Although described as separate elements/steps, the instructions described and/or illustrated herein can represent portions of a single program or application, including instructions implemented in code, firmware, one or more circuits, etc. In addition, in certain implementations one or more of these instructions can represent one or more software applications or programs that, when executed by a computing device, cause the computing device to perform one or more tasks. For example, one or more of the instructions described and/or illustrated herein represent instructions stored and configured to run on one or more of the computing devices or systems described and/or illustrated herein. In some implementations, one or more instructions can be implemented as a circuit or circuitry, including as part of a firmware, a ROM, one or more logic units, etc. One or more of these instructions can also represent or otherwise be implemented with all or portions of one or more special-purpose computers configured to perform one or more tasks.

In addition, one or more of the instructions and/or corresponding circuits described herein transforms data, physical devices, and/or representations of physical devices from one form to another. Additionally, or alternatively, one or more of the instructions recited herein can transform a processor, volatile memory, non-volatile memory, and/or any other portion of a physical computing device from one form to another by executing on the computing device, storing data on the computing device, and/or otherwise interacting with the computing device.

In some implementations, the term “computer-readable medium” generally refers to any form of device, carrier, or medium capable of storing or carrying computer-readable instructions. Examples of computer-readable media include, without limitation, transmission-type media, such as carrier waves, and non-transitory-type media, such as magnetic-storage media (e.g., hard disk drives, tape drives, and floppy disks), optical-storage media (e.g., Compact Disks (CDs), Digital Video Disks (DVDs), and BLU-RAY disks), electronic-storage media (e.g., solid-state drives and flash media), and other distribution systems.

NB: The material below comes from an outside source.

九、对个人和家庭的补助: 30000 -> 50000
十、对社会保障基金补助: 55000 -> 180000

The process parameters and sequence of the steps described and/or illustrated herein are given by way of example only and can be varied as desired. For example, while the steps illustrated and/or described herein are shown or discussed in a particular order, these steps do not necessarily need to be performed in the order illustrated or discussed. The various exemplary methods described and/or illustrated herein can also omit one or more of the steps described or illustrated herein or include additional steps in addition to those disclosed.

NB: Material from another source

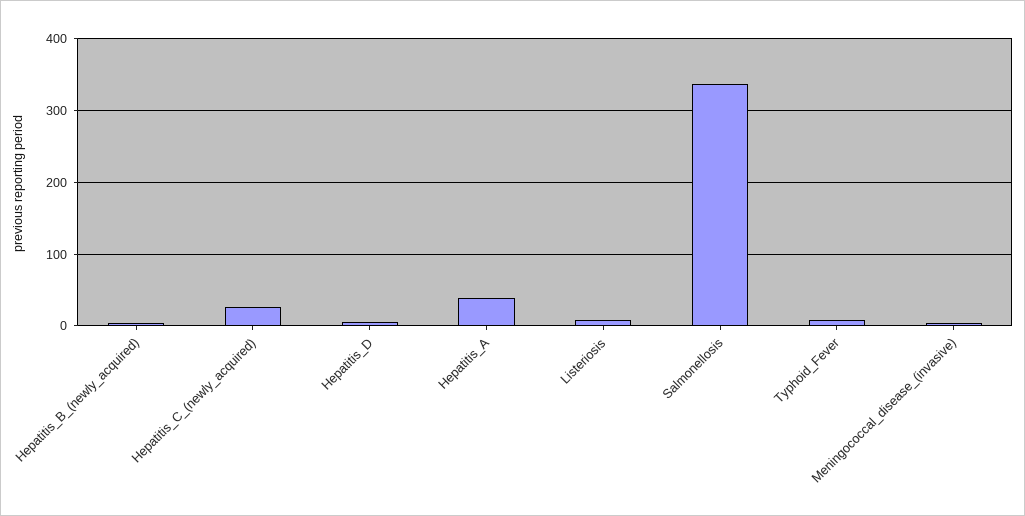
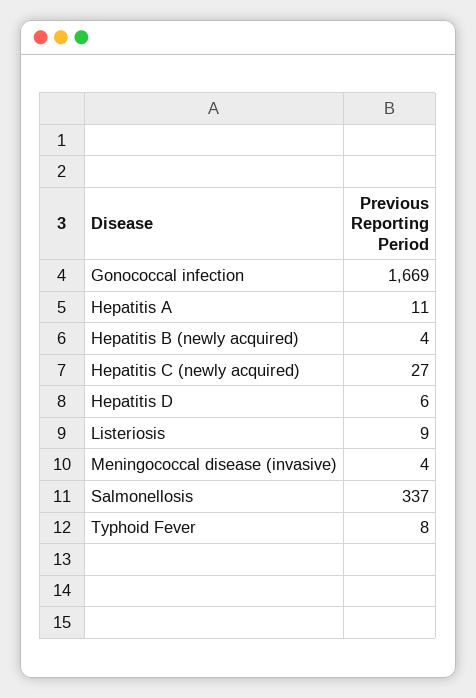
Hepatitis_A: 40 -> 11
Gonococcal infection: none -> 1669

The preceding description has been provided to enable others skilled in the art to best utilize various aspects of the exemplary implementations disclosed herein. This exemplary description is not intended to be exhaustive or to be limited to any precise form disclosed. Many modifications and variations are possible without departing from the spirit and scope of the present disclosure. The implementations disclosed herein should be considered in all respects illustrative and not restrictive. Reference should be made to the appended claims and their equivalents in determining the scope of the present disclosure.

Unless otherwise noted, the terms “connected to” and “coupled to” (and their derivatives), as used in the specification and claims, are to be construed as permitting both direct and indirect (i.e., via other elements or components) connection. In addition, the terms “a” or “an,” as used in the specification and claims, are to be construed as meaning “at least one of.” Finally, for ease of use, the terms “including” and “having” (and their derivatives), as used in the specification and claims, are interchangeable with and have the same meaning as the word “comprising.”